▼

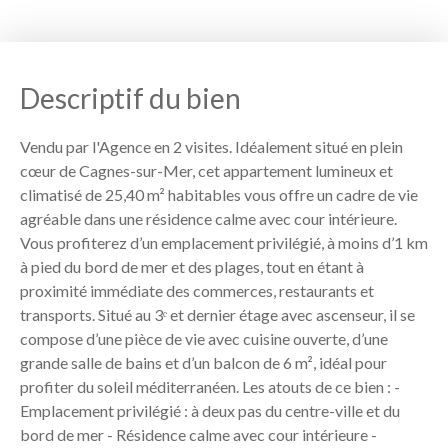
Descriptif du bien
Vendu par l'Agence en 2 visites. Idéalement situé en plein
cœur de Cagnes-sur-Mer, cet appartement lumineux et
climatisé de 25,40 m² habitables vous offre un cadre de vie
agréable dans une résidence calme avec cour intérieure.
Vous profiterez d’un emplacement privilégié, à moins d’1 km
à pied du bord de mer et des plages, tout en étant à
proximité immédiate des commerces, restaurants et
transports. Situé au 3ᵉ et dernier étage avec ascenseur, il se
compose d’une pièce de vie avec cuisine ouverte, d’une
grande salle de bains et d’un balcon de 6 m², idéal pour
profiter du soleil méditerranéen. Les atouts de ce bien : -
Emplacement privilégié : à deux pas du centre-ville et du
bord de mer - Résidence calme avec cour intérieure -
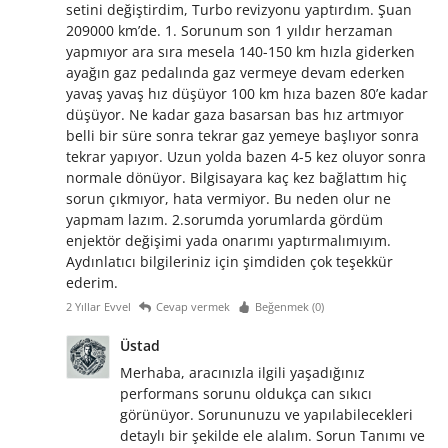
setini değiştirdim, Turbo revizyonu yaptırdım. Şuan
209000 km’de. 1. Sorunum son 1 yıldır herzaman
yapmıyor ara sıra mesela 140-150 km hızla giderken
ayağın gaz pedalında gaz vermeye devam ederken
yavaş yavaş hız düşüyor 100 km hıza bazen 80’e kadar
düşüyor. Ne kadar gaza basarsan bas hız artmıyor
belli bir süre sonra tekrar gaz yemeye başlıyor sonra
tekrar yapıyor. Uzun yolda bazen 4-5 kez oluyor sonra
normale dönüyor. Bilgisayara kaç kez bağlattım hiç
sorun çıkmıyor, hata vermiyor. Bu neden olur ne
yapmam lazım. 2.sorumda yorumlarda gördüm
enjektör değişimi yada onarımı yaptırmalımıyım.
Aydınlatıcı bilgileriniz için şimdiden çok teşekkür
ederim.
2 Yıllar Evvel
Cevap vermek
Beğenmek (
0
)
Üstad
Merhaba, aracınızla ilgili yaşadığınız
performans sorunu oldukça can sıkıcı
görünüyor. Sorununuzu ve yapılabilecekleri
detaylı bir şekilde ele alalım. Sorun Tanımı ve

▲

§ **Activity**
Reproduce the records exactly, starting with their first line and ending with the line that contains "performans sorunu oldukça can sıkıcı", though pictures should be dropped.

§ **Solution below**
Descriptif du bien
Vendu par l'Agence en 2 visites. Idéalement situé en plein
cœur de Cagnes-sur-Mer, cet appartement lumineux et
climatisé de 25,40 m² habitables vous offre un cadre de vie
agréable dans une résidence calme avec cour intérieure.
Vous profiterez d’un emplacement privilégié, à moins d’1 km
à pied du bord de mer et des plages, tout en étant à
proximité immédiate des commerces, restaurants et
transports. Situé au 3ᵉ et dernier étage avec ascenseur, il se
compose d’une pièce de vie avec cuisine ouverte, d’une
grande salle de bains et d’un balcon de 6 m², idéal pour
profiter du soleil méditerranéen. Les atouts de ce bien : -
Emplacement privilégié : à deux pas du centre-ville et du
bord de mer - Résidence calme avec cour intérieure -
setini değiştirdim, Turbo revizyonu yaptırdım. Şuan
209000 km’de. 1. Sorunum son 1 yıldır herzaman
yapmıyor ara sıra mesela 140-150 km hızla giderken
ayağın gaz pedalında gaz vermeye devam ederken
yavaş yavaş hız düşüyor 100 km hıza bazen 80’e kadar
düşüyor. Ne kadar gaza basarsan bas hız artmıyor
belli bir süre sonra tekrar gaz yemeye başlıyor sonra
tekrar yapıyor. Uzun yolda bazen 4-5 kez oluyor sonra
normale dönüyor. Bilgisayara kaç kez bağlattım hiç
sorun çıkmıyor, hata vermiyor. Bu neden olur ne
yapmam lazım. 2.sorumda yorumlarda gördüm
enjektör değişimi yada onarımı yaptırmalımıyım.
Aydınlatıcı bilgileriniz için şimdiden çok teşekkür
ederim.
2 Yıllar Evvel
Cevap vermek
Beğenmek (
0
)
Üstad
Merhaba, aracınızla ilgili yaşadığınız
performans sorunu oldukça can sıkıcı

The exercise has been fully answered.